At least on eBay they are.....I think the only deals to be had these days are going to be from obscure foreign websites or from someone stumbling across a bike/frame in person and buying it on the spot.


----------



## Frank121 (May 14, 2002)

*Stem and fork issue*

You would certainly think that if the stem could have been removed, the seller would have done so before having to mention that as a flaw in the auction. Looks like he cut the top of the stem off to try somehow to remove it, but that didn't work. Merckx MXL framesets are nice, but I would not want one without the matching fork to ride and looks like no sure thing this one can be used.


----------



## physasst (Oct 1, 2005)

*You*



Frank121 said:


> You would certainly think that if the stem could have been removed, the seller would have done so before having to mention that as a flaw in the auction. Looks like he cut the top of the stem off to try somehow to remove it, but that didn't work. Merckx MXL framesets are nice, but I would not want one without the matching fork to ride and looks like no sure thing this one can be used.




should still be able to save the fork....I had the same thing recently with the Strada OS I bought.....just have to cut the stem, take off the stem fork, and then heat the steerer tube...it'll come out....might be a lot of work, but it'll come out.


----------



## Guest (Jun 3, 2007)

there is a mxl fork on ebay.


----------



## barry1021 (Nov 27, 2005)

*The voice of experience*



physasst said:


> should still be able to save the fork....I had the same thing recently with the Strada OS I bought.....just have to cut the stem, take off the stem fork, and then heat the steerer tube...it'll come out....might be a lot of work, but it'll come out.
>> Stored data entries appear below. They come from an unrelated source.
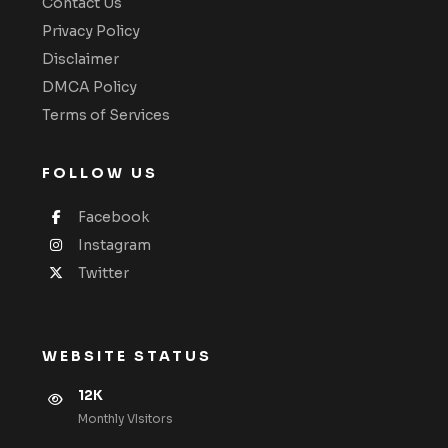
Contact Us
Privacy Policy
Disclaimer
DMCA Policy
Terms of Services
FOLLOW US
Facebook
Instagram
Twitter
WEBSITE STATUS
12K
Monthly VIsitors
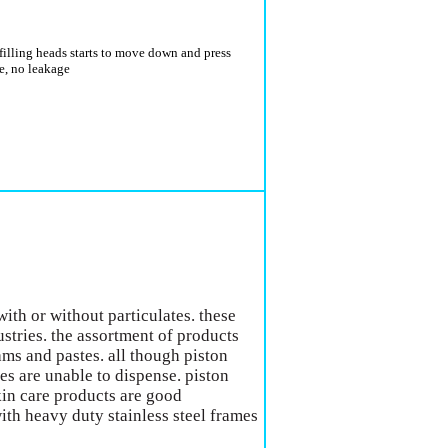
 filling heads starts to move down and press
ge, no leakage
with or without particulates. these
stries. the assortment of products
ams and pastes. all though piston
pes are unable to dispense. piston
skin care products are good
with heavy duty stainless steel frames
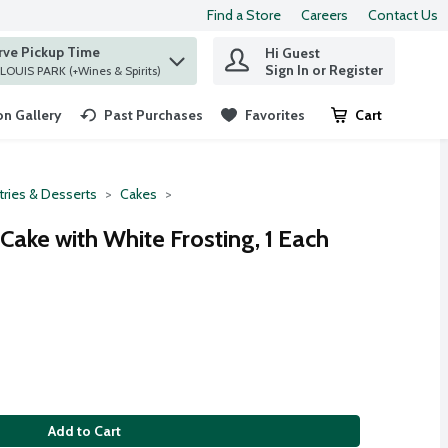
Find a Store
Careers
Contact Us
rve Pickup Time
Hi Guest
 find items.
Sign In or Register
at ST. LOUIS PARK (+Wines & Spirits)
n Gallery
Past Purchases
Favorites
Cart
.
tries & Desserts
Cakes
Cake with White Frosting, 1 Each
Add to Cart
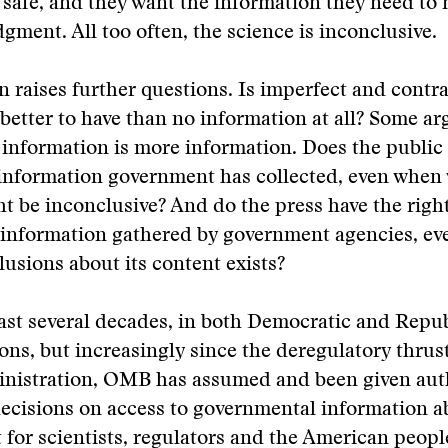
 safe, and they want the information they need to
gment. All too often, the science is inconclusive.
on raises further questions. Is imperfect and contr
better to have than no information at all? Some ar
 information is more information. Does the public 
 information government has collected, even when
t be inconclusive? And do the press have the right
information gathered by government agencies, eve
lusions about its content exists?
ast several decades, in both Democratic and Repu
ons, but increasingly since the deregulatory thrust
nistration, OMB has assumed and been given auth
ecisions on access to governmental information a
for scientists, regulators and the American people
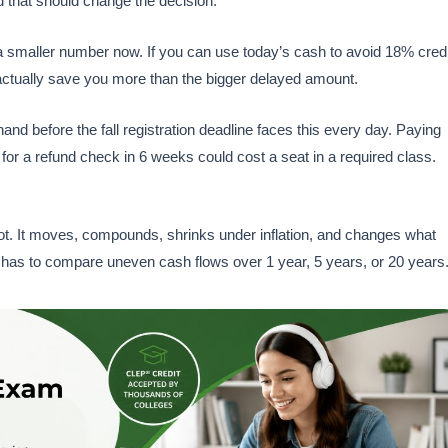
nd that should change the decision.
a smaller number now. If you can use today’s cash to avoid 18% credi
actually save you more than the bigger delayed amount.
d before the fall registration deadline faces this every day. Paying
for a refund check in 6 weeks could cost a seat in a required class.
s not. It moves, compounds, shrinks under inflation, and changes what
has to compare uneven cash flows over 1 year, 5 years, or 20 years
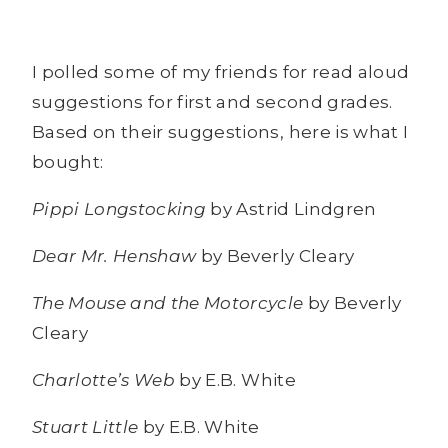
I polled some of my friends for read aloud
suggestions for first and second grades.
Based on their suggestions, here is what I
bought:
Pippi Longstocking
by Astrid Lindgren
Dear Mr. Henshaw
by Beverly Cleary
The Mouse and the Motorcycle
by Beverly
Cleary
Charlotte’s Web
by E.B. White
Stuart Little
by E.B. White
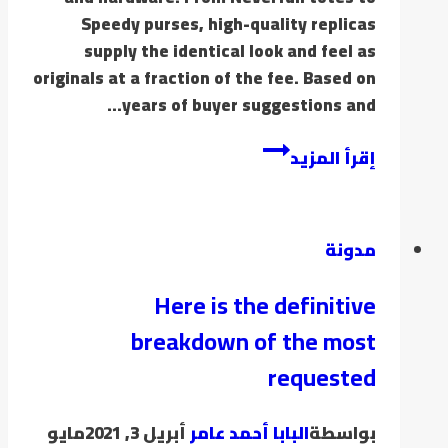
Speedy purses, high-quality replicas
supply the identical look and feel as
originals at a fraction of the fee. Based on
years of buyer suggestions and…
إقرأ المزيد
مدونة
Here is the definitive
breakdown of the most
requested
مايو
أبريل 3, 2021
البابا أحمد عامر
بواسطة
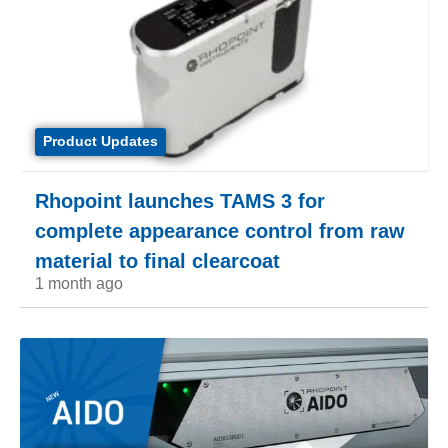
Product Updates
Rhopoint launches TAMS 3 for
complete appearance control from raw
material to final clearcoat
1 month ago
speaks!! Did you do it yourself or have LBS do it?

b21


----------



## tarwheel2 (Jul 7, 2005)

Final price was $1,026. Amazing what an eBay bidding war can do. I have seen much nicer Merckx -- complete bikes -- sell for less than that.


----------



## physasst (Oct 1, 2005)

barry1021 said:


> speaks!! Did you do it yourself or have LBS do it?
> 
> b21



Combination, I worked on it myself for awhile, but then had the LBS guys get involved. I did it with them so I could learn how to do it, if the need ever arises again....even with the heat and a pipe wrench on the cut portion of the stem...still was an SOB to get out..!! Managed to do it though...


----------